Note: To better separate the source retrieval task from the text alignment task, the API provides a text alignment oracle feature. For each document you request to download from the ClueWeb, the text alignment oracle discloses if this document is a source for plagiarism for the suspicious document in question. In addition, the plagiarized text is returned. This, way participation in the source retrieval task does not require the development of a text alignment solution.
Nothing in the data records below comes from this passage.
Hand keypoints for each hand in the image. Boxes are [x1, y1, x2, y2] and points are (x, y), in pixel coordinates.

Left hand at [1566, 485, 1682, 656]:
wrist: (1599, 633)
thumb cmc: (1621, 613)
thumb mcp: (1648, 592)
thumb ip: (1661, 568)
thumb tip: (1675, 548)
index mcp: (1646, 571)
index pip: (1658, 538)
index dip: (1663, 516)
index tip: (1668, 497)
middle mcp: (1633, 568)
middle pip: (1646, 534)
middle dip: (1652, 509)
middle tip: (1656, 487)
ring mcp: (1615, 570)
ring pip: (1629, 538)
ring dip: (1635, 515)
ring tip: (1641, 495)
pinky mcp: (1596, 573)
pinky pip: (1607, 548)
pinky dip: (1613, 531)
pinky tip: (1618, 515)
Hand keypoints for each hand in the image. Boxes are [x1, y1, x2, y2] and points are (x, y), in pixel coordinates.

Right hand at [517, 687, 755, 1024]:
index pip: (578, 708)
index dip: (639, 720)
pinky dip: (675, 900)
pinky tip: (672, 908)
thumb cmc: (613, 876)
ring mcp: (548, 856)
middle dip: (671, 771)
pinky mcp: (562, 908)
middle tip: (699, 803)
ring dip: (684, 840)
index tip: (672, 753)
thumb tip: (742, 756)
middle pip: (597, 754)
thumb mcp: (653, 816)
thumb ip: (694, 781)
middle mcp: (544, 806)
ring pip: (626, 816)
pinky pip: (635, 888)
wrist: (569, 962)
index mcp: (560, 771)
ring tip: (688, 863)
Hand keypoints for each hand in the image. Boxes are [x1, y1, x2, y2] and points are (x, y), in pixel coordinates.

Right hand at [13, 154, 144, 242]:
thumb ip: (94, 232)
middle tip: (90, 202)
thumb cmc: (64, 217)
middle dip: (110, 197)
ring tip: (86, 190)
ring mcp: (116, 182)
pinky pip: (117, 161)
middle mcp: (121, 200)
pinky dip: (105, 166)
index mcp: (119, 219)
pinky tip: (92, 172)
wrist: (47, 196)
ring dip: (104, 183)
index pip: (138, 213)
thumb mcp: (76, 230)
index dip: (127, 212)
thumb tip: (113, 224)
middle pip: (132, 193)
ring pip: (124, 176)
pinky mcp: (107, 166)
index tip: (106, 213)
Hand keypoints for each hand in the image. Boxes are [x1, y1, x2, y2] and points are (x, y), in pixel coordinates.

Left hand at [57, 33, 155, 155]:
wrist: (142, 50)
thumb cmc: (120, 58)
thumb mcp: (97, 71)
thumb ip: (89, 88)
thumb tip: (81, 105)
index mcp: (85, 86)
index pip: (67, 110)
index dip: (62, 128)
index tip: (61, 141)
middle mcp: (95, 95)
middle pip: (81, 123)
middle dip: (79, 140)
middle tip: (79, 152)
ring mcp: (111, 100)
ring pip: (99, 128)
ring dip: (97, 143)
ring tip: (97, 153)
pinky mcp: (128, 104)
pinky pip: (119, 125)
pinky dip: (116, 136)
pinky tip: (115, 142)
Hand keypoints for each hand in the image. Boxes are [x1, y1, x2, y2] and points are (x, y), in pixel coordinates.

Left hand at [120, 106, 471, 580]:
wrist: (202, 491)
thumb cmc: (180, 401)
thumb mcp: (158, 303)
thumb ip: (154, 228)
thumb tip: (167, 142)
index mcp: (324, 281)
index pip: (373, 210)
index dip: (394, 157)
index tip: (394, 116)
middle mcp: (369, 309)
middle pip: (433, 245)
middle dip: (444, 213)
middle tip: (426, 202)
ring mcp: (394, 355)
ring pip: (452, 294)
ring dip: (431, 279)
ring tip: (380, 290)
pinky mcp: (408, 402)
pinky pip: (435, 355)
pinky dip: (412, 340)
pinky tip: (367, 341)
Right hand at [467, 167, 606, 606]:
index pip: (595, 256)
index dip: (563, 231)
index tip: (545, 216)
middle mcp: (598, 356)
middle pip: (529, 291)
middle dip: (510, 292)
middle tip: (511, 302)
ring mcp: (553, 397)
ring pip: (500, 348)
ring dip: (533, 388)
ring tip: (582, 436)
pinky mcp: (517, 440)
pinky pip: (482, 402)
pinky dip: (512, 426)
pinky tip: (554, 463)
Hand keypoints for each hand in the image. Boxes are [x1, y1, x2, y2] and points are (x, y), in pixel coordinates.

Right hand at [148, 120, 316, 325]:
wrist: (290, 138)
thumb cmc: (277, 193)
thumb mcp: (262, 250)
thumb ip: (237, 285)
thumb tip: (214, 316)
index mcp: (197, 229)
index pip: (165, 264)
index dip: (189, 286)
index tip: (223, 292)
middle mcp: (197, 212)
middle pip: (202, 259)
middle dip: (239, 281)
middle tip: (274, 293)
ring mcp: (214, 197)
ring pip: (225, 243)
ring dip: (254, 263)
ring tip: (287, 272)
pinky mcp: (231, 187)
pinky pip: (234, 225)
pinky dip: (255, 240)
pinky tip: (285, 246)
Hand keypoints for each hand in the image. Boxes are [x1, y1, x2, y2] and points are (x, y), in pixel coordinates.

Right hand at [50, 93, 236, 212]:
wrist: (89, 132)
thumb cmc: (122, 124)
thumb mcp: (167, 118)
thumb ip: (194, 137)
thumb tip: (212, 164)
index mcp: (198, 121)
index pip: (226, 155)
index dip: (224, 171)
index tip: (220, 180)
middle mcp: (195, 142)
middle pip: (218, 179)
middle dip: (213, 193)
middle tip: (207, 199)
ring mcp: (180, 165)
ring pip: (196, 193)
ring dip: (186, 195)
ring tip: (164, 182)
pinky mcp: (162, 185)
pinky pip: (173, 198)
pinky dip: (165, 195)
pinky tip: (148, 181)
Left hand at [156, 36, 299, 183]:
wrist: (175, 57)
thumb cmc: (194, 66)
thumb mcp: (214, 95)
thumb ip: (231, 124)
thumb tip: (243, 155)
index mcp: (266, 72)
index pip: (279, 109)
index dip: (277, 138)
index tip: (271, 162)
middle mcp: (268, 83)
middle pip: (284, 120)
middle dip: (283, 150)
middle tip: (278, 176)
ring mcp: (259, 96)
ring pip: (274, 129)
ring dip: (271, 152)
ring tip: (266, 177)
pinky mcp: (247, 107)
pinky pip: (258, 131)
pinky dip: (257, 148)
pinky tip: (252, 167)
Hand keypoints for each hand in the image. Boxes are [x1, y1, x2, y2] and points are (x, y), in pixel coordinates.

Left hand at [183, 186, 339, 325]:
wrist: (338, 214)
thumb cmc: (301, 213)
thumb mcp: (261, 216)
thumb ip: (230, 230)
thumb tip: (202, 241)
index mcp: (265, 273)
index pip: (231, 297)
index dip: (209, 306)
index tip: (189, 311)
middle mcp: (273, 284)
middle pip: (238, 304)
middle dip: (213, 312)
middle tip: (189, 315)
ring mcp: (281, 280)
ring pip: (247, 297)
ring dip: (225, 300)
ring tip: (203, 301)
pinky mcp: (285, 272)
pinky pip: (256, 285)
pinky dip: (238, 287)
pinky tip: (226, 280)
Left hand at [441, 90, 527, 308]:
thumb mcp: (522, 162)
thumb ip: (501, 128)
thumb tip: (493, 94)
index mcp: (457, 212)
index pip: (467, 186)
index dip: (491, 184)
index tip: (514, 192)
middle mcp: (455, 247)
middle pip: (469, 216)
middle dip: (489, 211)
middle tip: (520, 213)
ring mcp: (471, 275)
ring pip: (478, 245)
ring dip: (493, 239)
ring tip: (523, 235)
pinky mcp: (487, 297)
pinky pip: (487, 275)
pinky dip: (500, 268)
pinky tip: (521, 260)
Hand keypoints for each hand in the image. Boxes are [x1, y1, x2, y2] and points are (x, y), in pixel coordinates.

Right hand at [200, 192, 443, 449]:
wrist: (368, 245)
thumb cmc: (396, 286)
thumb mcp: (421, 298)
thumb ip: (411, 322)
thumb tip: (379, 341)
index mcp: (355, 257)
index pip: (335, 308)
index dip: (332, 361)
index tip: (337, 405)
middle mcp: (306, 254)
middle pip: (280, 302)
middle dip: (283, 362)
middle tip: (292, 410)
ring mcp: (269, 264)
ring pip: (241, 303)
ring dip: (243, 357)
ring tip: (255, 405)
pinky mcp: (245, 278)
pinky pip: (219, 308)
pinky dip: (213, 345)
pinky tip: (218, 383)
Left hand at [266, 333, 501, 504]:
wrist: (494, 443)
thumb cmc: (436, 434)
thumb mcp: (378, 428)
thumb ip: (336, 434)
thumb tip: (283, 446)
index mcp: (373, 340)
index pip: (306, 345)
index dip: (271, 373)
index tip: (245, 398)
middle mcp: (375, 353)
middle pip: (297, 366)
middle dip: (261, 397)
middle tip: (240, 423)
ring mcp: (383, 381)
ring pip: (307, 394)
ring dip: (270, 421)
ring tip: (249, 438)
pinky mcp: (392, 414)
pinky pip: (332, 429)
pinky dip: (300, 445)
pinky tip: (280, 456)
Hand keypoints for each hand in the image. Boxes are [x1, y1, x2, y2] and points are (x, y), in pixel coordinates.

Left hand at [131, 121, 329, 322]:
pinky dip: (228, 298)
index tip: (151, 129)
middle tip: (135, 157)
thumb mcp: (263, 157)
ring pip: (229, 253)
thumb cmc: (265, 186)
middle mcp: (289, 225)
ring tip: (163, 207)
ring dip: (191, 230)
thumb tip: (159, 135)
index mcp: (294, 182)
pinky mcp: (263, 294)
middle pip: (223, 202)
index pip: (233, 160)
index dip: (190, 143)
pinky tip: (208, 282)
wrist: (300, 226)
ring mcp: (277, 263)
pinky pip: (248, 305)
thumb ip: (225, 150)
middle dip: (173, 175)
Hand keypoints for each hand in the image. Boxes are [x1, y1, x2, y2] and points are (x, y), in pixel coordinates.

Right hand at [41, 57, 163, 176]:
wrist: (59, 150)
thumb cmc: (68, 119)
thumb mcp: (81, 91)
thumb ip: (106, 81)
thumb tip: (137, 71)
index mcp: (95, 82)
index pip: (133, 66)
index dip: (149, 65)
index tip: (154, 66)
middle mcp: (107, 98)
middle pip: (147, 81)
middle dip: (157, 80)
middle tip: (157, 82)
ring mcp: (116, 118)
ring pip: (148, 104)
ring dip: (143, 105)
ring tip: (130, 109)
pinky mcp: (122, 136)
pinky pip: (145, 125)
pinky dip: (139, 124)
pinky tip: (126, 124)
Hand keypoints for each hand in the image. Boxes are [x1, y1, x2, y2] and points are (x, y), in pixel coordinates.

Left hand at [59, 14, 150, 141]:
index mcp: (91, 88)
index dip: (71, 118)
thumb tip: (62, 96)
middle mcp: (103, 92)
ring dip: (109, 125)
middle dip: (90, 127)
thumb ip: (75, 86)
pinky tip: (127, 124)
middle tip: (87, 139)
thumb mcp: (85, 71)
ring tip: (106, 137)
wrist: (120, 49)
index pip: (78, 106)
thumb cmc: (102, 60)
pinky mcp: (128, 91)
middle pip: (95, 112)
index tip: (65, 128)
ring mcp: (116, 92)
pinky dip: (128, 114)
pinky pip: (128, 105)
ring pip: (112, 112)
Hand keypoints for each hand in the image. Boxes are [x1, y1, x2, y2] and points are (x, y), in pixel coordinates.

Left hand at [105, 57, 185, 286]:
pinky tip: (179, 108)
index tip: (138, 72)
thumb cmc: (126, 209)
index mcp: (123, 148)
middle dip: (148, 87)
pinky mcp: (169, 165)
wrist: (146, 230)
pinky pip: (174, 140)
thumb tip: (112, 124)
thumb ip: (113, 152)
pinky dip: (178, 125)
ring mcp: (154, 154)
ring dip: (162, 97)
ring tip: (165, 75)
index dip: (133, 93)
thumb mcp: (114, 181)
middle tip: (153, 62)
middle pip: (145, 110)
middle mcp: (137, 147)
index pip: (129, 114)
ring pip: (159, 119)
However, you are free to use your own text alignment, if you want to.
Output
For each suspicious document suspicious-documentXYZ.txt
found in the evaluation
corpora, your plagiarism detector shall output an interaction log suspicious-documentXYZ.log
which logs meta information about your retrieval process:
Timestamp [Query|Download_URL]
1258326592 barack obama family tree
1258326597 http://webis15.medien.uni-weimar.de/chatnoir/clueweb?id=110212744
1258326598 http://webis15.medien.uni-weimar.de/chatnoir/clueweb?id=10221241
1258326599 http://webis15.medien.uni-weimar.de/chatnoir/clueweb?id=100003305377
1258326605 barack obama genealogy
1258326610 http://webis15.medien.uni-weimar.de/chatnoir/clueweb?id=82208332
...
For example, the above file would specify that at 1258326592 (Unix timestamp) the query
barack obama family tree
was sent and that in the following three of the retrieved documents
were selected for download before the next query was sent.
Evaluation
Performance will be measured based on the following five scores as averages over each suspicious document:
- Number of queries submitted.
- Number of web pages downloaded.
- Precision and recall of web pages downloaded regarding actual sources of a suspicious document.
- Number of queries until the first actual source is found.
- Number of downloads until the first actual source is downloaded.
Measures 1-3 capture the overall behavior of a system and measures 4-5 assess the time to first result. The quality of identifying reused passages between documents is not taken into account here, but note that retrieving duplicates of a source document is considered a true positive, whereas retrieving more than one duplicate of a source document does not improve performance.
Baseline
For your convenience, we provide a baseline program written in Python. The program loops through the suspicious documents in a given directory and outputs a search interaction log. The log is valid with respect to the output format described below. You may use the source code for getting started with your own approach.
Results
Source Retrieval Performance | ||||
---|---|---|---|---|
Workload to 1st Detection | Downloaded Sources | Team | ||
Queries | Downloads | Precision | Recall | |
4.47 | 25.88 | 0.0182 | 0.5567 | L. Gillam, N. Newbold, and N. Cooke University of Surrey, UK |
8.78 | 12.50 | 0.0709 | 0.4342 | A. Jayapal University of Sheffield, UK |
80.59 | 27.47 | 0.0178 | 0.3742 | L. Kong°, H. Qi°, S. Wang°, C. Du*, S. Wang*, and Y. Han° °Heilongjiang Institute of Technology and *Harbin Engineering University, China |
27.28 | 318.94 | 0.0025 | 0.2123 | Y. Palkovskii and A. Belov Zhytomyr State University, Ukraine |
1.53 | 6.28 | 0.0812 | 0.3512 | Š. Suchomel, J. Kasprzak, and M. Brandejs Masaryk University, Czech Republic |
A more detailed analysis of the retrieval performances can be found in the overview paper accompanying this task.